EXERCÍCIOS:
1. Atualize o trecho do texto sobre a expropriação que abre com as palavras "Notificado o C" e fecha com "por eles requerido.", reescrevendo-o com "sustentando" trocado por "alegando".
2. Escreva o que vem a seguir no texto sobre a expropriação, começando logo depois da sua última frase.

Em autos de Expropriação desencadeados por iniciativa dos Expropriados A e B, ao abrigo do disposto no art.º 51º, nº 2, do Código das Expropriações, e em que é Expropriante X, SA, com sede na …., …, vieram os primeiros, através de requerimento de 10/9/2009, e invocando existir um litígio entre os Requerentes e o Sr. C (pai de ambos), superficiário registado de Edifício existente numa das parcelas expropriadas, estando tal litígio relacionado com a propriedade do mesmo e quanto à correspondente indemnização a pagar pela expropriante, requerer que o Juiz a quo ordenasse a notificação desta última para :
- remeter aos autos a parte do processo expropriativo em falta, designadamente a parte relativa ao referido Edifício, e bem assim, para se abster de proceder a qualquer pagamento indemnizatório ao referido Sr. J;
- remeter aos autos o original do processo expropriativo completo.
Notificado o C para se pronunciar sobre tal requerimento, veio ele a fazê-lo ( em 23/9/2009), sustentando não existir qualquer litigio quanto à titularidade ( da sua parte ) do direito de superfície e, bem assim, não existindo qualquer litigio no que concerne à titularidade do direito dos expropriados e requerentes A e B, razão porque não se aplicando in casu o disposto no artº 53º do CE, impunha-se o indeferimento do por eles requerido.

SECÇÃO DE DADOS:
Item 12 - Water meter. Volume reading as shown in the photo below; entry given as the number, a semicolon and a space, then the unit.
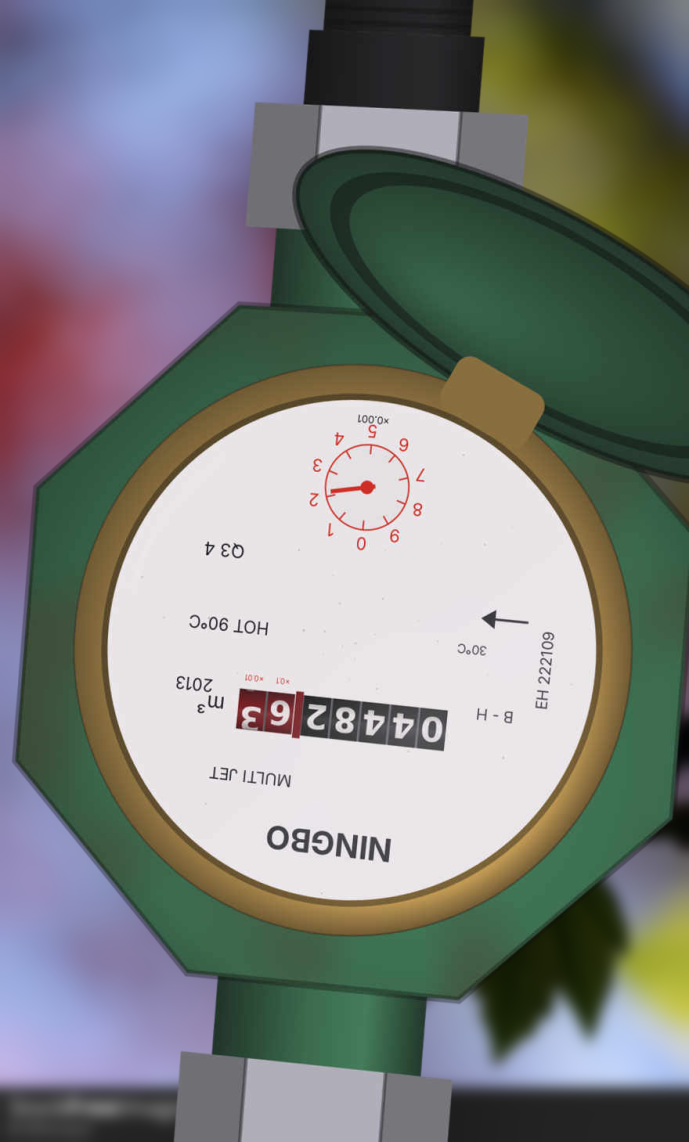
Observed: 4482.632; m³
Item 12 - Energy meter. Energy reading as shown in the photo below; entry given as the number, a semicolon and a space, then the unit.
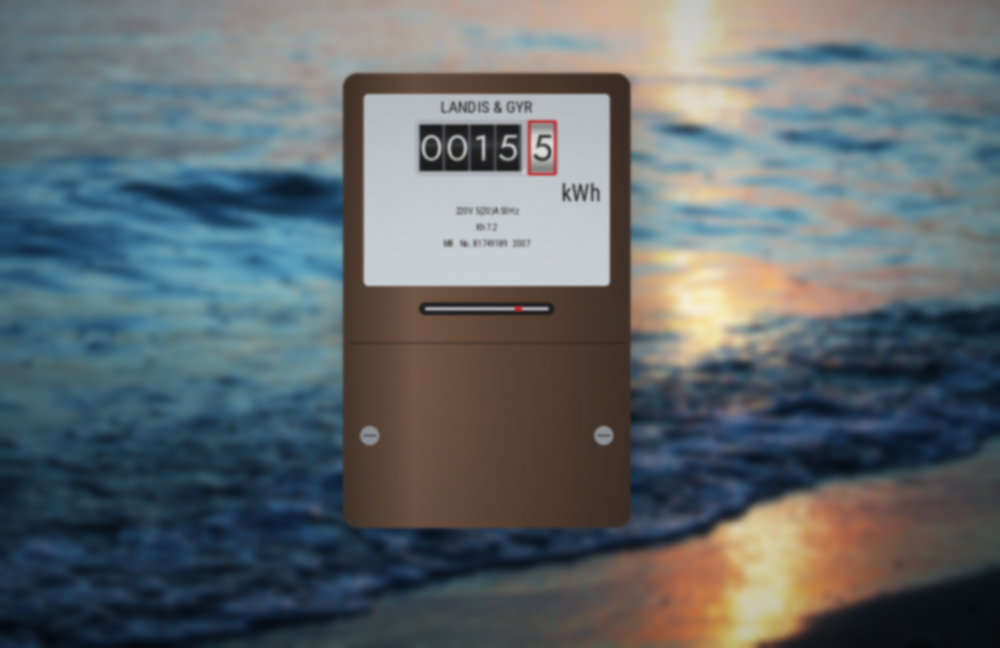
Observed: 15.5; kWh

RESPOSTAS POR ITEM:
1.
Notificado o C para se pronunciar sobre tal requerimento, veio ele a fazê-lo ( em 23/9/2009), alegando não existir qualquer litigio quanto à titularidade ( da sua parte ) do direito de superfície e, bem assim, não existindo qualquer litigio no que concerne à titularidade do direito dos expropriados e requerentes A e B, razão porque não se aplicando in casu o disposto no artº 53º do CE, impunha-se o indeferimento do por eles requerido.

2.
Ao exposto por C, responderam (em 8/10/2009) A e B, reiterando o solicitado no anterior requerimento de ambos apresentado a 10/9/2009 (supra indicado, o qual por sua vez impetrava a prolação de decisão já solicitada em requerimento de 23/6/2009) .
Finalmente, a 5/11/2009, e relativamente ao requerido por A e B, proferiu o tribunal a quo a correspondente decisão, de indeferimento, com os seguintes fundamentos :
“ (…)
Cumpre decidir.
o invocado artigo 53º do CE aplica-se quando houver “dúvidas sobre a titularidade de direitos “ de cuja definição prévia depende a atribuição da indemnização devida pela expropriação.
No caso vertente, foram fixadas pelo tribunal arbitral duas indemnizações autónomas: a respeitante ao direito do superficiário (atinente ao edifício e/ou construção); a respeitante ao direito do proprietário (atinente à parcela de terreno onde o edifício foi construído).
Ora, quanto à titularidade de cada um dos direitos que foram objecto de expropriação não há dúvidas e os próprios requerentes o admitem, como bem sublinha o expropriado C: O direito do superfície pertence ao primeiro (aliás, tal foi reconhecido por expressa decisão judicial já transitada e encontra-se registado em seu favor: cf, sentença de fls. 566 e certidão de fls. 666); o direito de propriedade pertence aos segundos.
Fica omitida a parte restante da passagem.